Des bénéfices records incitent Eurostar à commander jusqu'à 50 nouveaux trains

L'opérateur de trains à grande vitesse Eurostar s'apprête à renouveler et à développer sa flotte en commandant jusqu'à 50 nouveaux trains. Il prévoit de mettre en service les premiers nouveaux trains en 2030. L'opérateur de TGV a également atteint pour la première fois un chiffre d'affaires de 2 milliards d'euros en 2023, soit un quart de plus qu'en 2022. Il reste cependant endetté à hauteur de 650 millions d'euros.

Actuellement, la flotte Eurostar compte 51 trains et, après l'arrivée des nouveaux trains, ce chiffre passera à 67. La majeure partie de la commande servira à remplacer les trains les plus anciens de la flotte, principalement les anciens trains Thalys.

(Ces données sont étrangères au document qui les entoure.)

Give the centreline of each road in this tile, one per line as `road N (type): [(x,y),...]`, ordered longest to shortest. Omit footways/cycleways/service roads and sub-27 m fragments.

Eurostar n'en est qu'au début du processus de commande. En 2025, on devrait savoir qui construira les trains. La flotte actuelle d'Eurostar comprend des trains fabriqués par la société française Alstom et par la société allemande Siemens. Eurostar ne dit rien sur le prix.

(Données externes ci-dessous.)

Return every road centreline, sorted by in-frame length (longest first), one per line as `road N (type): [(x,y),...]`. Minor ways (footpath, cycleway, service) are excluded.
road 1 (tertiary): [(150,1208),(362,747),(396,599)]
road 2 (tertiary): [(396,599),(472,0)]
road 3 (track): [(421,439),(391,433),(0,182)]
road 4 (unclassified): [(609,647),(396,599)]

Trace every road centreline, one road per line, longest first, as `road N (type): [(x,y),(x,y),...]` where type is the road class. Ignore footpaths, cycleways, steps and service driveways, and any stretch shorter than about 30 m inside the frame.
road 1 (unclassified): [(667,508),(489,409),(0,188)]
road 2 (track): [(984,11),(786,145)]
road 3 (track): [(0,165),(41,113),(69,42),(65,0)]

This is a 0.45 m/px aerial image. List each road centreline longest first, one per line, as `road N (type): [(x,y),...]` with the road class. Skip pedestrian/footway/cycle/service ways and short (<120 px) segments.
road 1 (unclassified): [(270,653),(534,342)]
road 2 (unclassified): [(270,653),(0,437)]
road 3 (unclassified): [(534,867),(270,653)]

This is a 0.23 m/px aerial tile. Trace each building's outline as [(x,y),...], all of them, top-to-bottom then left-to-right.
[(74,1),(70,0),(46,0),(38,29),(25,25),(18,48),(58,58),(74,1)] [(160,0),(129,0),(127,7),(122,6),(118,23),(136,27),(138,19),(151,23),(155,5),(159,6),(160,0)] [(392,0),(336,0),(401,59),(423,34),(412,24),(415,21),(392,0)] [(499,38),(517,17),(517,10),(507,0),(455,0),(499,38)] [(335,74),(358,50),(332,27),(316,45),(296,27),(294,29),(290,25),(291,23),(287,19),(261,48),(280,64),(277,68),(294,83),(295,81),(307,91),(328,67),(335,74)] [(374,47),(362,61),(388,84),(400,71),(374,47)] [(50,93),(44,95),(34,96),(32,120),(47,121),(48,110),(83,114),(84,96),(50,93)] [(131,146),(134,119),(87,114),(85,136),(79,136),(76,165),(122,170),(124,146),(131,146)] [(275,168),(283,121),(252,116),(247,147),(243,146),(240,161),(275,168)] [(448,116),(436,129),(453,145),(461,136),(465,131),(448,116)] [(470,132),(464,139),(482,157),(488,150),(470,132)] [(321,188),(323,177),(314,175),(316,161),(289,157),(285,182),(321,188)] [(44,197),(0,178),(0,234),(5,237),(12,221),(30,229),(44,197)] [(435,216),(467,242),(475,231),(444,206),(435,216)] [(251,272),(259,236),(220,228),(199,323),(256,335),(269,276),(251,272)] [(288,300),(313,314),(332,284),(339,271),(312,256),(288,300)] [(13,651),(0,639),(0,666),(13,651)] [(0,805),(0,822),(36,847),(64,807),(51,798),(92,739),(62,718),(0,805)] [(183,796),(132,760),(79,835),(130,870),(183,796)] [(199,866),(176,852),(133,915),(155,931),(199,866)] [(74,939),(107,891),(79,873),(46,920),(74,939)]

La dernière fois qu'Eurostar a mis en service de nouveaux trains, c'était fin 2015. C'est à cette époque que le premier Velcro e320n construit par Siemens a été mis en service. Eurostar dispose de 17 trains de ce type, circulant entre Londres et l'Europe continentale. Ces trains resteront dans la flotte, les autres Eurostars seront remplacés par les nouveaux trains.

Revenus en hausse de 25

L'opérateur du TGV a également atteint pour la première fois 2 milliards d'euros de chiffre d'affaires en 2023, soit un quart de plus qu'en 2022. L'EBITDA, bénéfice avant coûts financiers, impôts, dépréciation et amortissement, a augmenté de 8 % pour atteindre 423 millions d'euros.

Eurostar a refinancé sa dette existante, d'un montant de 963,7 millions d'euros à l'époque, pas plus tard qu'en avril. La dette totale s'élève désormais à 650 millions d'euros sous la forme d'un "prêt vert" d'une durée de cinq ans.

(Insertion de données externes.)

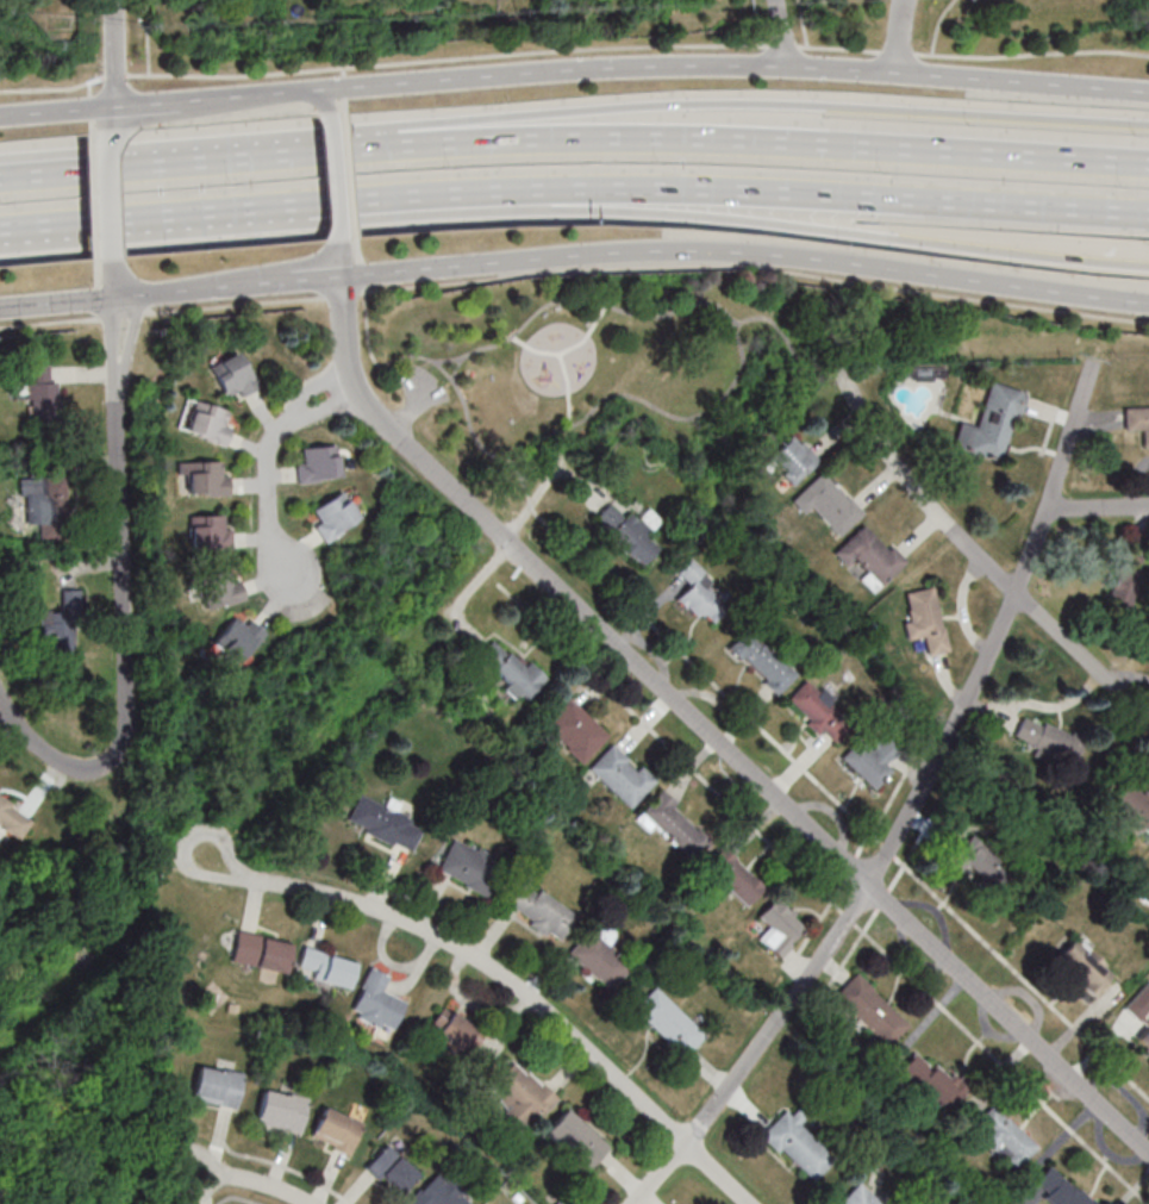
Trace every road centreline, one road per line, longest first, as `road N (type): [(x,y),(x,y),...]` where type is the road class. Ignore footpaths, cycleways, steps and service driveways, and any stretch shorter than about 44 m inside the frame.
road 1 (residential): [(1148,1153),(398,436),(351,368),(342,276)]
road 2 (secondary): [(1148,91),(842,69),(651,65),(0,117)]
road 3 (residential): [(633,1203),(687,1143),(889,850),(1019,592),(1095,360)]
road 4 (motorway): [(254,208),(318,223),(523,210),(656,212),(1148,266)]
road 5 (motorway): [(254,208),(638,188),(1148,214)]
road 6 (secondary): [(342,276),(627,251),(736,251),(1148,303)]
road 7 (motorway): [(1148,124),(822,105),(661,105),(407,126),(374,149)]
road 8 (motorway): [(1148,162),(675,138),(374,149)]
road 9 (residential): [(751,1203),(536,999),(458,947),(389,912),(317,887),(246,875),(208,856)]
road 10 (residential): [(1148,718),(932,509),(838,363)]
road 11 (residential): [(127,728),(115,401)]
road 12 (motorway): [(0,229),(254,208)]
road 13 (motorway): [(216,161),(145,152),(0,164)]
road 14 (motorway): [(216,161),(0,178)]
road 15 (track): [(0,1039),(151,899)]
road 16 (secondary): [(154,294),(318,262),(342,239)]
road 17 (secondary): [(113,298),(294,280)]
road 18 (residential): [(127,728),(111,765),(80,768),(21,734),(0,700)]
road 19 (residential): [(292,420),(267,454),(271,541),(287,572)]
road 20 (motorway): [(374,149),(216,161)]
road 21 (residential): [(111,129),(114,258)]
road 22 (secondary): [(342,239),(331,114)]
road 23 (residential): [(308,1203),(227,1177),(193,1178)]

L'opérateur ferroviaire belge NMBS/SNCB détient une participation de 18,5 % dans Eurostar. Le principal actionnaire est l'opérateur ferroviaire français SNCF (55,75 %), le reste étant principalement détenu par un fonds de pension canadien et un investisseur en infrastructures américain.

Expansion à l'horizon

L'ambition d'Eurostar est de passer à 30 millions de passagers par an d'ici 2030, contre 18,6 millions en 2023. L'entreprise souhaite notamment étendre son réseau à de nouveaux pays. "Il y a une énorme demande pour nos services, et nous avons de grandes ambitions européennes", explique Gwendoline Cazenave, responsable d'Eurostar, qui a déclaré au Financial Times qu'"Eurostar envisageait d'ouvrir de nouvelles lignes depuis Londres vers l'Europe." Selon un porte-parole, rien n'est encore concret.

Selon Getlink, l'exploitant du tunnel sous la Manche, cinq sociétés sont intéressées par le lancement de services ferroviaires entre l'Europe et le Royaume-Uni.

Eurostar opère actuellement en Belgique, en Allemagne, en France, aux Pays-Bas et au Royaume-Uni. D'ici à 2030, elle a également pour objectif de faire rouler tous ses trains à l'aide d'énergies renouvelables. Dans ce contexte, elle a récemment rejoint l'alliance RE100, une initiative destinée aux entreprises qui s'engagent à obtenir 100 % de leur énergie à partir de sources renouvelables. Actuellement, les trains Eurostar aux Pays-Bas fonctionnent à 100 % grâce à l'énergie éolienne depuis 2017. Ce chiffre atteindra 40 % au Royaume-Uni à partir de 2023.

Entre-temps, le Channel Terminal de la gare de Bruxelles-Midi fait également l'objet d'une rénovation majeure. Les travaux dureront jusqu'à l'été 2025. Pancras et Paris Gare du Nord seront également réaménagées pour gagner de l'espace au cours des cinq prochaines années.